In the case of Syria, if we Americans want to go the route of the juggernaut, we will need to think of hundreds of years of controlling and killing people in Syria. It might even take 1,000 years to get rid of the Sharia-Law-form-of-Islam consciousness out of the populace!

And at what cost in humans lives and Life.

OR

#3 The Way of the Cross: Jesus’ way isn’t popular, not even with most Christians who would rather kill their political enemies than love them.

But if you have doubts about #1 or #2, please check out this 3rd way.

This is the way of Jesus-followers such as Elie Chacour and Martin Luther King Jr.

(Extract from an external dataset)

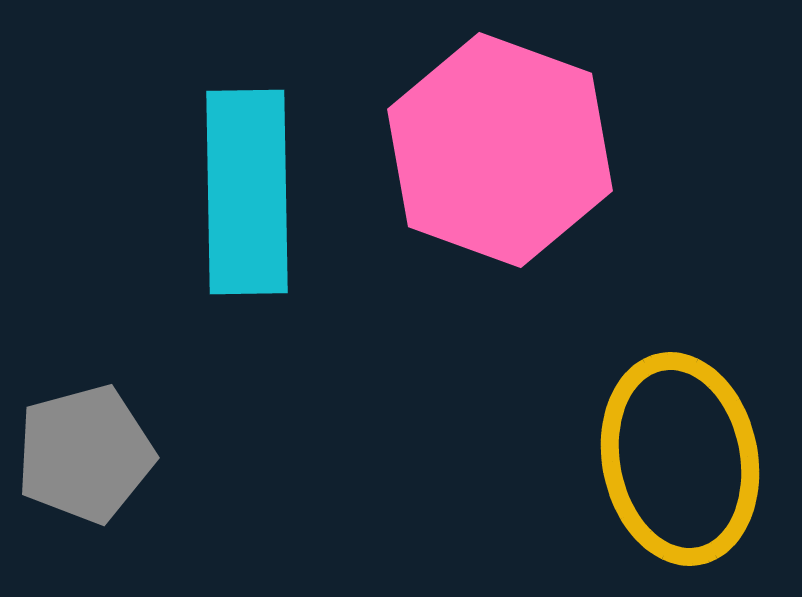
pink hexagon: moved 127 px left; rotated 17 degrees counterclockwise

One way to get started is to read the true story of Elie Chacour’s Palestinian family—how they followed Jesus in the midst of war and suffering. Read Blood Brothers.

http://www.amazon.com/Blood-Brothers-Dramatic-Palestinian-Christian/dp/0801015731/ref=sr_1_fkmr0_2?s=books&ie=UTF8&qid=1378260503&sr=1-2-fkmr0&keywords=blood+brothers+by+elie+chacour

And how it has made all the difference for thousands of Palestinian Christians, Jews, and Muslims ever since.